Halihazırda Amerika sinema endüstrisi öyle bir konuma gelmiştir ki Amerika dış siyasetinin medyatik araçlarından belki de en önemlisine dönüşmüştür. Tabii bu endüstri görünüşte ve hatta sinemanın temeli sayılan sermaye alanında da bağımsızdır. Buna rağmen Hollywood'un siyasi hedefler doğrultusunda hareket etmesine neden olan çetrefilli bir şebeke mevcuttur. Böylece Hollywood faaliyetlerinin büyük bir bölümünün Amerika'nın mega siyasetlerine uygun olduğu özellikle de hassas dönemlerde koordineli yürütüldüğünü söylemek mümkün. 

Hollywood'da yapılan filmler hususundaki ilgi çekici nokta ise bu filmlerde savaşlar şereflilik ve yüce değerlerin betimleyicisi değil askeri üstünlük ve iktidarın simgesi, özgürlüklerin, temel değerlerin korunması, insanların hayatının korunması ve dünyayı şirretlerden kurtarma aracı olarak tanıtılmaya çalışılmasıdır. Bundan daha tehlikeli konu ise bu filmlerin çocuklara özel kareleri ile bu hususu bu hassas kesim arasında da yaymaya çalışmasıdır. 

Örneğin Amerika'nın Vietnam'a açtığı savaş konulu çok sayıda filmi ele alalım. Bu filmler Amerika'nın Vietnam topraklarına saldırmasına ve taciz yapmasına rağmen Amerika'yı demokrasi kurtarıcısı ve savunucusu olarak göstermeye çalışıp buna karşın Vietnamlıları kinci, nefret duyulan ve insani duygulardan yoksun insanlar olarak lanse etmeye çalışmışlardır. 

Bu karalama kampanyanın doruğunu ise Rambo filminde görmek mümkün. Bu filmde Rambo karakteri Vietnam savaşından bıkmış bir asker olmasına rağmen ancak filmin tüm sayılarında Vietnamlılar insanlık yoksunu olarak gösterilmiştir. Böylece Rambo'nun bıkkınlığının Vietnamlıları öldürmekten dolayı olmadığı asker arkadaşlarının öldürülmesinden veya askeri komutanlarının aldatmalarından dolayı olduğu anlatılmaya çalışılmıştır. 

Vietnam savaşı konulu eserlerin çoğunda  Vietnam'da bulunmak ve bu ülkenin halkını öldürmek doğal bir konu olarak gösterilmeye çalışılıyor. Böylece bu filmlerde Vietnam militanlarının Amerikan askerlerine kötü davrandıkları gösterilmeye çalışılarak muhataplar nezdinde Doğu Asya ülkelerine karşı kin ve nefret duygusu da körükleniyor. 

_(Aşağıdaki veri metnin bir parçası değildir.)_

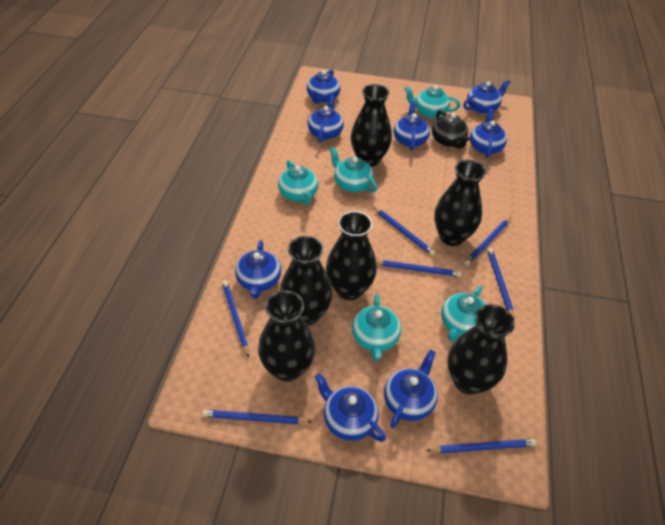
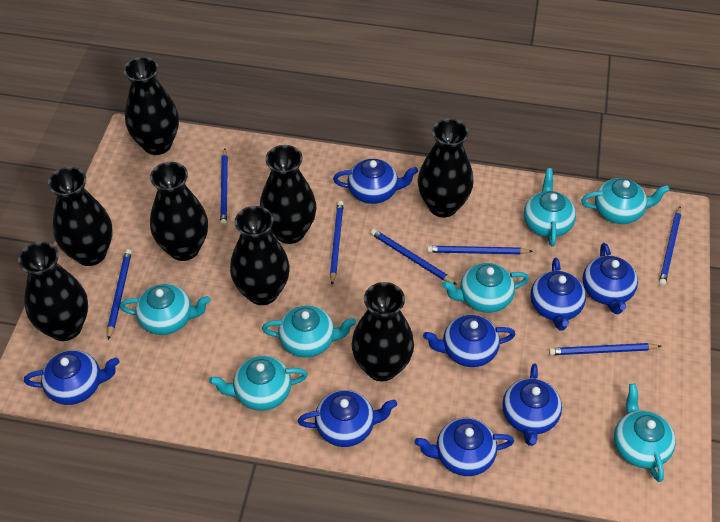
black teapot: 1 -> 0
black vase: 6 -> 8
turquoise teapot: 5 -> 7

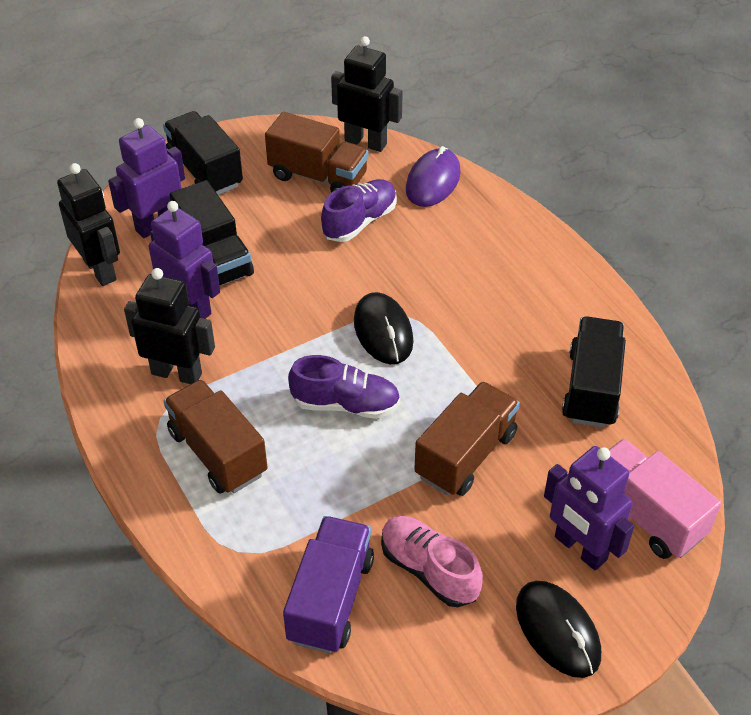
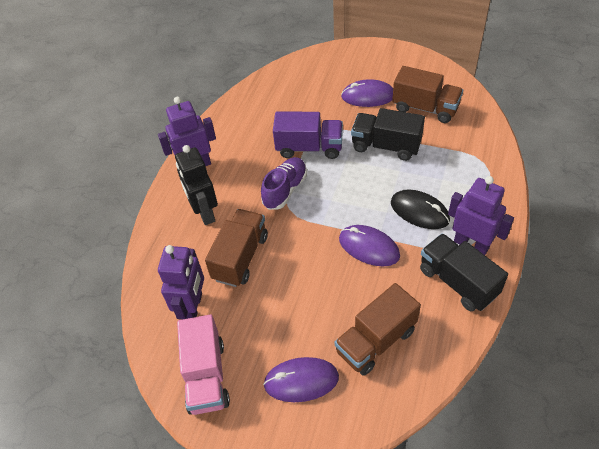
black mouse: 2 -> 1
black robot: 3 -> 1
black truck: 3 -> 2
pink shoe: 1 -> 0
purple mouse: 1 -> 3
purple shoe: 2 -> 1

Aynı filmlerde gerçekte yaşanmış Amerikan askerlerinin Vietnam halkı, kadınları ve çocuklarına karşı sergilediği insanlık dışı tavırları hiçbir şekilde sahnelendirilmiyor. Aslında bu filmlerde Vietnam savaşı Amerikan siyasetçilerinin istediği şekilde sergilenmektedir. 

Donald Trump'ın medyaya saldırmalarına rağmen medya ve propagandanın Beyaz Saray'da resmi bir araç olduğunu görüyoruz. Bu medyatik araçlar Amerikan devlet adamlarını aklamak ve onları kahramanlaştırmak için görev başında.

Taliban elebaşısı Usama bin Ladin, 11 Eylül olayı faili ve terörist olarak tanımlandığı günden itibaren Amerika'nın onun yakalanması ve tutuklanması için faaliyetleri başladı. Kendisi Amerika'nın ve küresel emperyalizmin Batı Asya'daki piyonlarından olan Bin Ladin'in en başından böyle bir akıbetle sona yaklaşacağını tahmin etmek zor değildi. Böylece Bin Ladin'in de sonunda yakalanıp idam edileceği aşikardı. Nitekim sonunda da infaz edildi. Aslında bölgede ve Batı Asya'da Amerikan piyonlarının başına hep aynı şey gelmiştir. Irak diktatörü Saddam'ın başına gelenler bunun açık bir örneğidir. 

Bu kez de IŞİD'in eli kanlı elebaşısı Ebu Bekir El Bağdadi, bölgeyi Amerika  ve Batı'nın istediği gibi kana bulayamayacağı anlaşılınca  planlananlardan daha erken öldürüldü. 

Görünen o ki Amerika ve Hollywood'un paralel hareket etmesi sonucunda yakın zamanda Bağdadi'nin ölümü ile ilgili de fantastik filmler çekilecektir.  Öyle bir film ki yalancı kurtarıcıyı yine sahnelendirecek ve bu kez de Trump muhakkak bir kahraman olarak tanıtılacaktır. Öyle bir Trump ki zaten aktörlüğe ve oyunculuğa düşkün bir isimdir!